### Given exercise
How many lines in the listing below contain the string "track"? Case counts. Reply with the number alone.

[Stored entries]
START

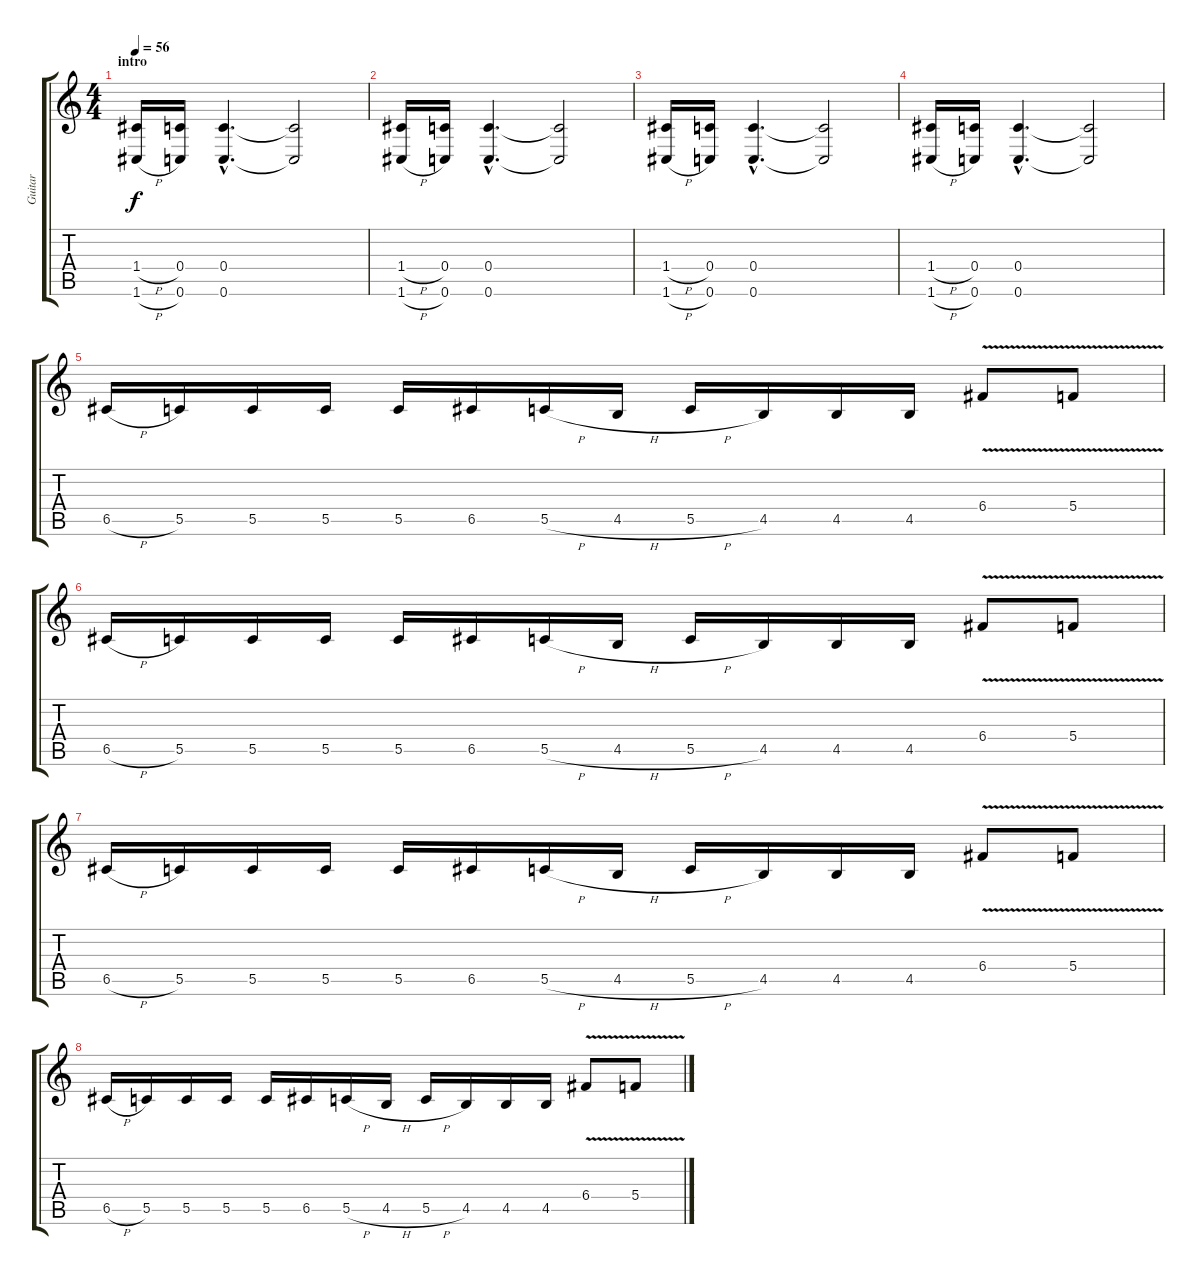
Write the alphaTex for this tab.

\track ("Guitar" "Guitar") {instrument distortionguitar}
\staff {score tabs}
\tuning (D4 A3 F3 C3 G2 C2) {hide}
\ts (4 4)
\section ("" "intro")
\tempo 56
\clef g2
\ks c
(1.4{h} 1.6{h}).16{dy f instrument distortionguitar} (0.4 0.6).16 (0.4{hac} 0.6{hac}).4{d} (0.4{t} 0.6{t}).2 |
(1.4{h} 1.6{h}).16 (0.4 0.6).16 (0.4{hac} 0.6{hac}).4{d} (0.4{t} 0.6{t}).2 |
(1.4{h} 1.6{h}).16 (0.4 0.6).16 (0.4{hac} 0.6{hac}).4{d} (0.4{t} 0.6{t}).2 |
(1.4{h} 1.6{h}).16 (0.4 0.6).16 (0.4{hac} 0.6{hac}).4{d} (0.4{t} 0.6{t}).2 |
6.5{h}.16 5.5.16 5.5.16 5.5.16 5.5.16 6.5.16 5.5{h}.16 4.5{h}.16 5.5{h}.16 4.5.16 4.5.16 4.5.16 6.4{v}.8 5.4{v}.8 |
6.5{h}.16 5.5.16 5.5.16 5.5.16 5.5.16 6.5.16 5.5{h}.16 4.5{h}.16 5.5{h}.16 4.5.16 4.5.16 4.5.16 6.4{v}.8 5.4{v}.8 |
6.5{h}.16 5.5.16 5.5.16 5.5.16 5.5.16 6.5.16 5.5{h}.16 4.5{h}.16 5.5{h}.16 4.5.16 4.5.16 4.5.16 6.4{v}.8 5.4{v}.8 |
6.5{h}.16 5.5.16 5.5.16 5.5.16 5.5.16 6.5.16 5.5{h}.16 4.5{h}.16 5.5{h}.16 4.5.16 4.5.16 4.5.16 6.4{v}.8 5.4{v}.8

END
START

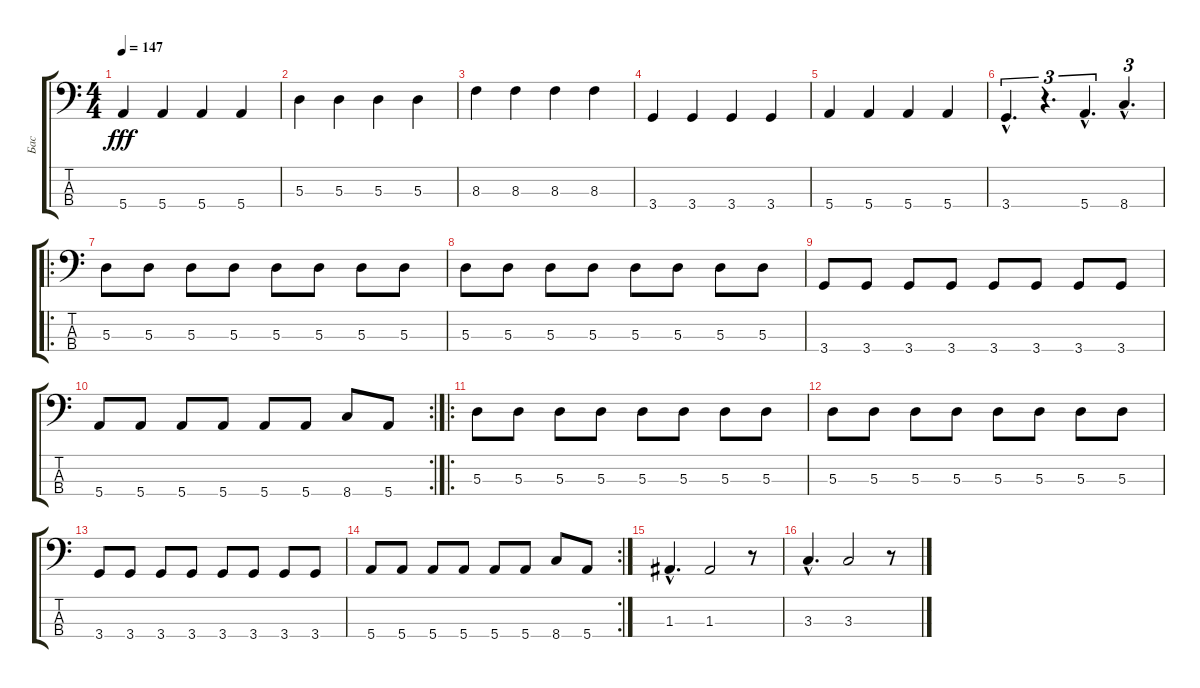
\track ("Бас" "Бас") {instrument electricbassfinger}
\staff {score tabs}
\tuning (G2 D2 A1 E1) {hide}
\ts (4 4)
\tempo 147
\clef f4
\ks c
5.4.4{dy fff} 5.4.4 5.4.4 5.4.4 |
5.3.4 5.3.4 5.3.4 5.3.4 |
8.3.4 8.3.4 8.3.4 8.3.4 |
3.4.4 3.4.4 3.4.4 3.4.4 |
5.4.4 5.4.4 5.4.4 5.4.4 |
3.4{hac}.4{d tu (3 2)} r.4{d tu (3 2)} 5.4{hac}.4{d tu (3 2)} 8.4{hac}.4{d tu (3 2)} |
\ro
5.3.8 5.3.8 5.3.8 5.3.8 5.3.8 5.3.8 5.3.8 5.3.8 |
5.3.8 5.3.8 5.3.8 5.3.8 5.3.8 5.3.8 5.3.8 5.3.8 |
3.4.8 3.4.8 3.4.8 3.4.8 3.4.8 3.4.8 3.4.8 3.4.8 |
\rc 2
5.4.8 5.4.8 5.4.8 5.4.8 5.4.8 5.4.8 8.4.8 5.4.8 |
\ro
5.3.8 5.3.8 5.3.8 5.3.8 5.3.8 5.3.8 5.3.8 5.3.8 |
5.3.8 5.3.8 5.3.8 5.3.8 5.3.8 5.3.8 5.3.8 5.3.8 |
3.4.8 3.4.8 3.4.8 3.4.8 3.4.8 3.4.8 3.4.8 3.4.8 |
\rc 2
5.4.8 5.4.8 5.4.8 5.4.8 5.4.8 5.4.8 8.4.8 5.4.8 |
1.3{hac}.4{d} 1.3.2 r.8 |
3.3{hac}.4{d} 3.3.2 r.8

END
START

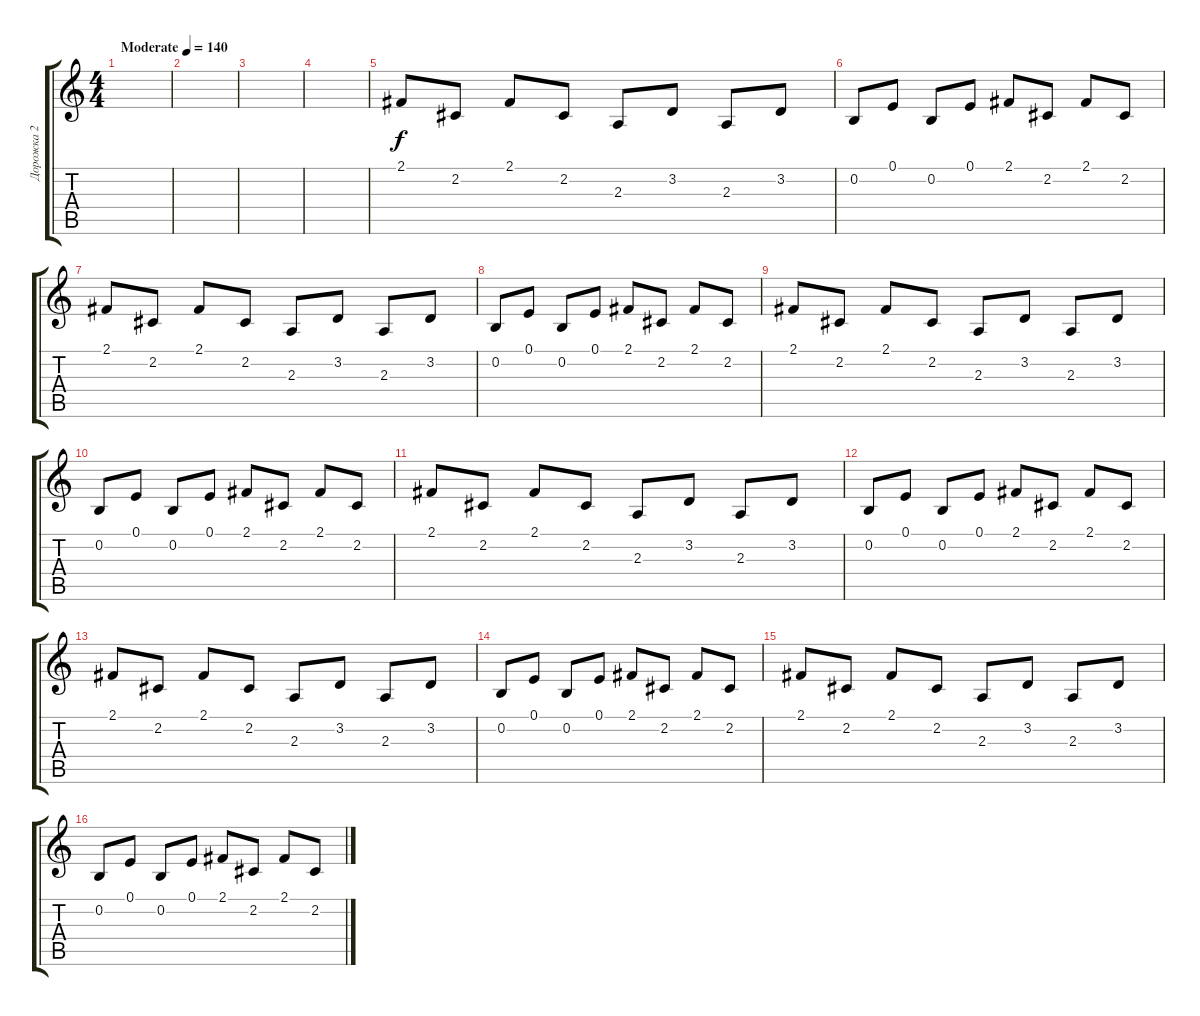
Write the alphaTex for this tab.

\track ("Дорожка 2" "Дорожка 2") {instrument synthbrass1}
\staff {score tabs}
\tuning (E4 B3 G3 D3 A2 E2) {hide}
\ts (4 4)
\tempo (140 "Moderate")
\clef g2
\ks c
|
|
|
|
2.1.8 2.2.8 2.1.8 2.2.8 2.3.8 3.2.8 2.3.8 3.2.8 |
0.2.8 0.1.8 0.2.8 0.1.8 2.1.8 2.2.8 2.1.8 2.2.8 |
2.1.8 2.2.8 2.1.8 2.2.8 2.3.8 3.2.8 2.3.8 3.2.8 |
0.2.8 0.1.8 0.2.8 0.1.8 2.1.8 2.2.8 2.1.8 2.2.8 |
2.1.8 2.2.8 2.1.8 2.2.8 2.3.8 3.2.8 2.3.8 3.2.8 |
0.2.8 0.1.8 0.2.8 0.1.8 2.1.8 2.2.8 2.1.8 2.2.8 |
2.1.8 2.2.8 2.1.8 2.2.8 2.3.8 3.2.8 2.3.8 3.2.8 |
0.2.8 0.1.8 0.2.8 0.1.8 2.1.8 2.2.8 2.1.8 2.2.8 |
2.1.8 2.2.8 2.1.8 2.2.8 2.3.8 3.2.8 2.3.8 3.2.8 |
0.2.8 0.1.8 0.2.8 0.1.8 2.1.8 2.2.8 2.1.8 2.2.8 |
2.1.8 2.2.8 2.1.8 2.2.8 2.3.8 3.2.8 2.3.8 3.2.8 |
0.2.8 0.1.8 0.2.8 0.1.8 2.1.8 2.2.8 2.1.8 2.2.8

END

### Output for this exercise
3